Mais le film illustre la difficulté pour le Diable de se faire ermite. Autant-Lara à la réalisation, Pierre Bost et Jean Aurenche à l’adaptation et aux dialogues, c’est le trio sarcastique, méchant, cynique, cruel, même, souvent, qui a triomphé dans Douce, L’auberge rouge, La traversée de Paris, des films violemment agressifs, teigneux, narquois, des films aigres et même presque aigris (il faut être aveugle pour ne pas voir que l’Autant-Lara des dernières années et des déclarations à l’emporte-pièce est déjà tout entier dans son cinéma, le meilleur de son cinéma).
Et quand des types dont le fiel est la nourriture et la raison d’être passent au sirop, ça ne marche pas. Un peu comme lorsque Émile Zola, pour essayer de montrer à ses détracteurs qu’il peut écrire un roman chaste dans la série des Rougon-Macquart rédige Le rêve : c’est pénible, ridicule, vaguement choquant…
Le franciscain de Bourges est lourd, apprêté, pontifiant, redondant ; le film parvient à rendre exaspérante la pourtant belle figure d’Alfred Stanke, joué par un Hardy Krüger à la limite inférieure de la niaiserie et du caramel mou.

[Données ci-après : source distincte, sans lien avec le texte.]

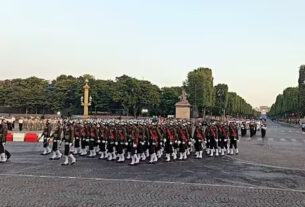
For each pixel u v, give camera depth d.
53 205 12.23
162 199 13.53
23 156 26.08
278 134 65.31
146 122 27.33
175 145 26.64
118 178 17.89
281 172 21.17
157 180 17.56
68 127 23.09
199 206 12.62
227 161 25.94
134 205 12.52
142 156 25.72
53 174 18.64
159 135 25.05
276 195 14.80
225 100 142.25
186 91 106.31
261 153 31.78
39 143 36.78
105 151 26.20
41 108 111.69
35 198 13.18
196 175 19.38
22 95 108.19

Certes, et ce n’est pas mal vu, il aurait été absurde de placer de grands mouvements de super-héroïsme (comme il y a des super-héros) pour décrire l’action d’un personnage qui n’a rien de grandiose, sinon une foi chevillée au corps et une infinie compassion pour ses frères en souffrance (tout cela n’est déjà pas mal !) ; et le meilleur du film – ou le moins mauvais – est précisément l’incertitude, la faiblesse, la prudence d’un Stanke, homme tout à fait ordinaire, mais habité par une force qui le dépasse.

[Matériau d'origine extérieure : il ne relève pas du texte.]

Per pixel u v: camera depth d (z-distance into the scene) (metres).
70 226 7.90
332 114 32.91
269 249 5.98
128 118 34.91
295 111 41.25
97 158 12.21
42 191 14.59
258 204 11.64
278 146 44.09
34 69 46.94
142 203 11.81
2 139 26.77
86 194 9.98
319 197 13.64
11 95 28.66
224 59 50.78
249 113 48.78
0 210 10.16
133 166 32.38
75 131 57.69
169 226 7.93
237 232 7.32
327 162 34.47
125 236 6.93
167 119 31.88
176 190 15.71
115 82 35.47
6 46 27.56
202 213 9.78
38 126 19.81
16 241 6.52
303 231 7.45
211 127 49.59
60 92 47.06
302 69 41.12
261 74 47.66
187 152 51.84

Comment reconnaître Autant-Lara dans ce robinet d’eau tiède ? Ah ! La fin des grands cinéastes n’est pas toujours reluisante… Le Duvivier de Chair de poule et de Diaboliquement vôtre, le Renoir du Testament du Docteur Cordelier et du Déjeuner sur l’herbe, le Carné de Terrain vague… quelles catastrophes… Mieux vaut, comme Jacques Becker, disparaître sur la perfection du Trou…

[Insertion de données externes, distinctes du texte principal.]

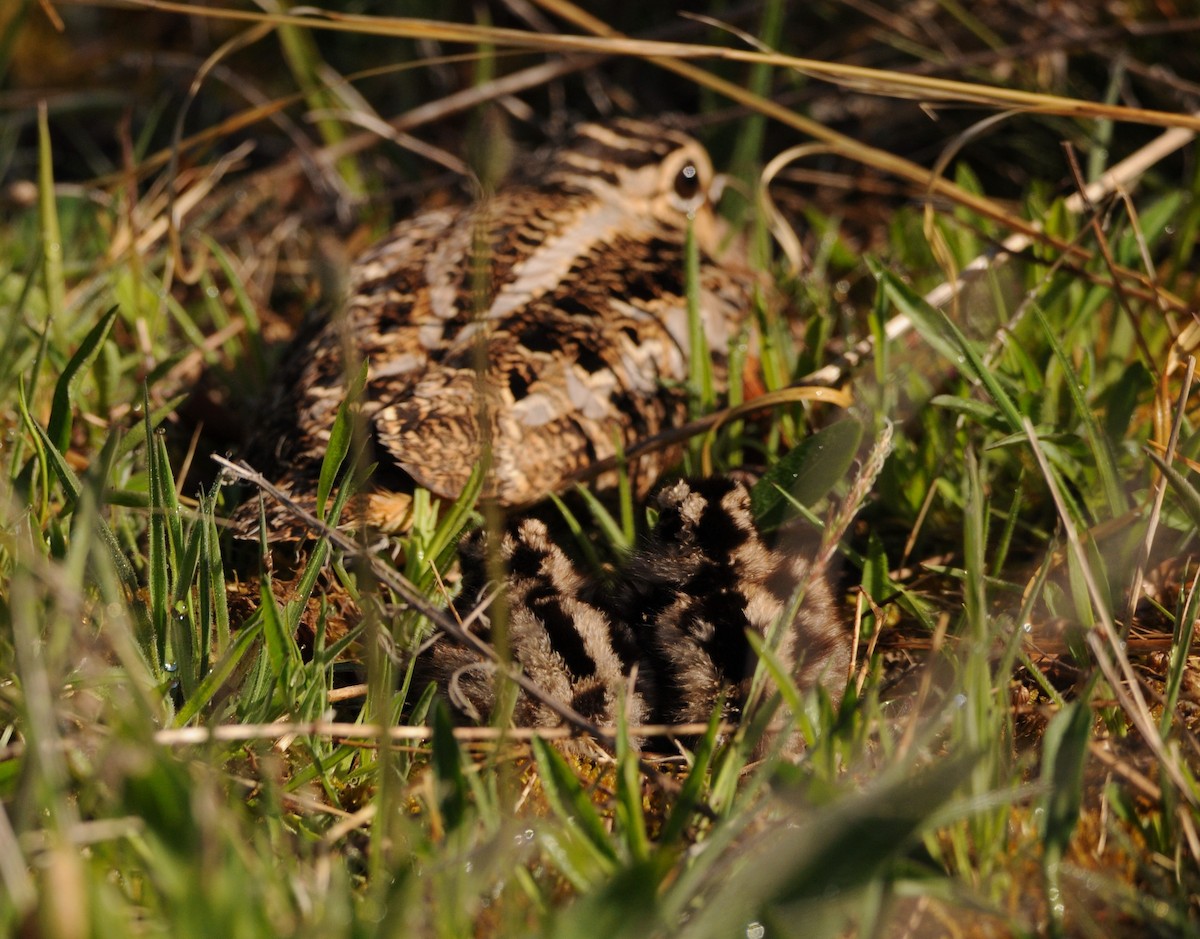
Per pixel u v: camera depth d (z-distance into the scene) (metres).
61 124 16.50
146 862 5.05
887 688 7.22
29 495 7.66
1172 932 5.32
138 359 10.77
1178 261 11.45
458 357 9.04
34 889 4.99
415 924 4.99
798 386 9.23
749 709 6.36
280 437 8.97
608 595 8.01
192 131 16.33
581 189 12.06
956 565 8.87
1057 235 10.73
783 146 15.76
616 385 9.38
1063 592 7.91
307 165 14.84
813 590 7.70
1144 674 7.48
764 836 5.36
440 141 16.16
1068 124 13.94
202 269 12.38
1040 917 5.54
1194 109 13.27
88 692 6.37
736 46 15.79
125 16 17.11
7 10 16.31
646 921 4.48
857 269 12.90
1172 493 8.07
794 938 4.60
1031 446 7.10
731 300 11.02
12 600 6.43
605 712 7.11
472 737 6.34
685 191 12.89
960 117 14.77
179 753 6.16
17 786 5.49
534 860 5.82
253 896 4.65
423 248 10.41
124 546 8.42
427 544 8.21
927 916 5.52
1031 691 7.42
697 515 7.48
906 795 4.76
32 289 11.45
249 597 8.18
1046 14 14.27
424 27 10.26
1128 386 8.98
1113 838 5.97
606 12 16.58
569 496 9.23
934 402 8.64
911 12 15.07
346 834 6.12
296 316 13.16
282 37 14.89
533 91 16.80
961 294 10.12
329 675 7.20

Et en plus Autant-Lara a fait pire : Les patates avec l’histrion Pierre Perret ; le degré zéro a été atteint…
———————————
On me dit Pourquoi Autant-Lara devrait-il être systématiquement féroce ?… On me dit Pourquoi n’être pas sensible à la compassion qui passe dans le film ?
Certes, je rejoins ceux qui admirent la vraisemblance du doux caractère d’Alfred Stanke, l’ouverture de son cœur, le ruissellement de charité, de bienveillance, si l’on préfère qu’il a offert aux captifs de Bourges. C’est une très belle figure de simple, placé dans une situation complexe. (Et quand j’écris simple, il n’y a, naturellement aucun mépris de ma part ; seulement, il ne faut pas oublier que Stanke est franciscain, ni bénédictin, ni dominicain, ni jésuite : la simplicité fait partie de la règle de Saint François d’Assise, elle est donc donnée majeure de la vie de Stanke).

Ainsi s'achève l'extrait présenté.